Vers 18 heures, c’est bien l’infini majestueux des Andes qui nous accueillit, et lui seul. Pas d’autre âme que celle des flamants nains, innombrables barboteurs dans le couchant. A peine le soleil avait-il disparu derrière les cimes violacées qu’une bise glacée mordait déjà la chair. Ma parka s’étant mystérieusement volatilisée au cours d’un précédent trajet en bus vers Cachi, je devais me résoudre à affronter les zéros degrés en superposant tous les tee-shirts du voyage sur ma pauvre carcasse.

Cette nuit dans la voiture ne fut que stupeur et grelottements. Toutes les quatre ou cinq minutes, je changeais la position des jambes et des bras, cherchant un maigre et très provisoire confort dans les quelques degrés que le mouvement avait générés. Je m’étais même demandé si cet édredon d’étoiles grosses comme des diamants n’allait pas me servir de linceul – un drap de luxe pour l’éternité du voyageur imprudent.

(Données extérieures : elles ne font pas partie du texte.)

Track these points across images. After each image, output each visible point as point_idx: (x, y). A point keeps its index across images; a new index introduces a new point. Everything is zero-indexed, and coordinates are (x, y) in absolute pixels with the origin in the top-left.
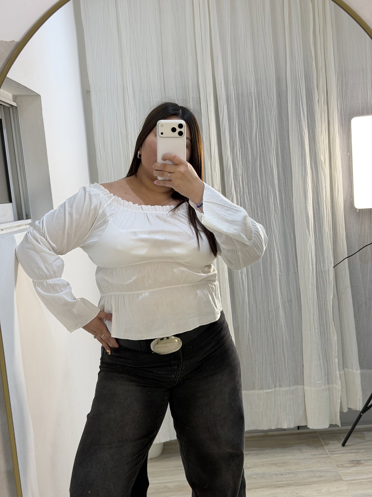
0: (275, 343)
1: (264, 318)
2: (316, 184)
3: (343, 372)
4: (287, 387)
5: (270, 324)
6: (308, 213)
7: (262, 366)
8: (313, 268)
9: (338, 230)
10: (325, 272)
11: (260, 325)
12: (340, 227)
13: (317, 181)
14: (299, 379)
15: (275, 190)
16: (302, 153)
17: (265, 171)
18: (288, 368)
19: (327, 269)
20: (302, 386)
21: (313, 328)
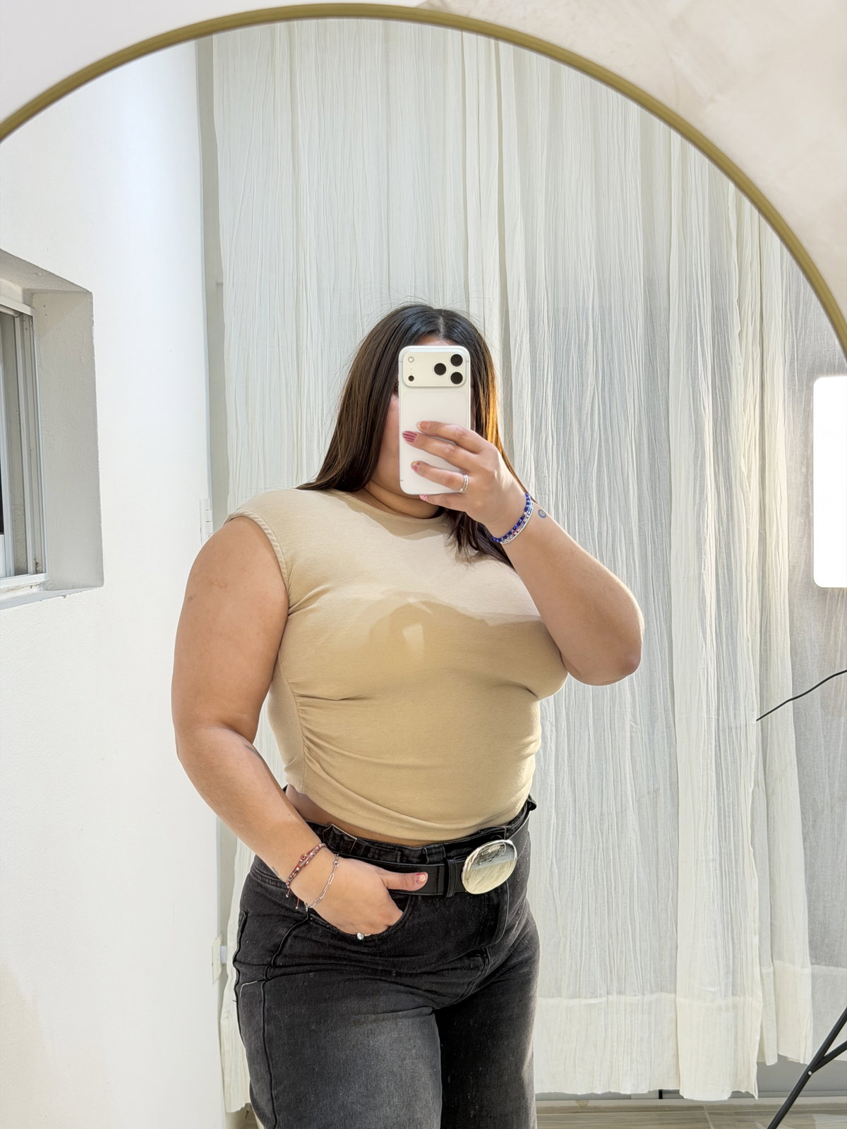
0: (613, 888)
1: (592, 827)
2: (725, 525)
3: (772, 968)
4: (635, 996)
5: (603, 842)
6: (703, 589)
7: (579, 942)
8: (709, 718)
9: (773, 633)
10: (739, 729)
11: (582, 843)
12: (779, 626)
13: (730, 516)
14: (665, 980)
15: (631, 532)
16: (696, 451)
17: (610, 488)
18: (640, 950)
19: (743, 723)
20: (673, 996)
21: (704, 858)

Les lueurs de l’aube me sauvèrent. J’étais épuisé, le corps comme un vieillard perclus, mais vivant. L’immensité minérale continuait de m’accepter avec la même indifférence, comme je lui vouais ce même émerveillement, les cernes en plus. Ce berceau de montagnes brillait aussi d’une lumière neuve, où pour réjouir le chérubin en rémission le violet du deuil de la veille avait cédé sa place au jaune d’or. Les flamants n’avaient semble-t-il pas arrêté de fouiller la vase avec leur bec en sabot retourné. Pour quel trésor caché?

De nouveaux personnages venaient aussi d’apparaître dans le décor. Une petite troupe de vigognes passa tout près de nous, saluant notre persévérance nocturne de leur gracile démarche. Elles entamèrent un ballet trotte-menu sur une steppe qu’on eût dit soudain fragile comme de la glace. Animaux de légende pour transformer notre bref passage là-haut en récit quasi mythologique, ou comment d’un héroïsme frileux naissent les plus belles rencontres. Les vigognes, pas plus que le froid, ne figuraient dans mon plan de voyage.

Photo : Vigognes, Laguna de Los Pozuelos, Argentine, août 2006.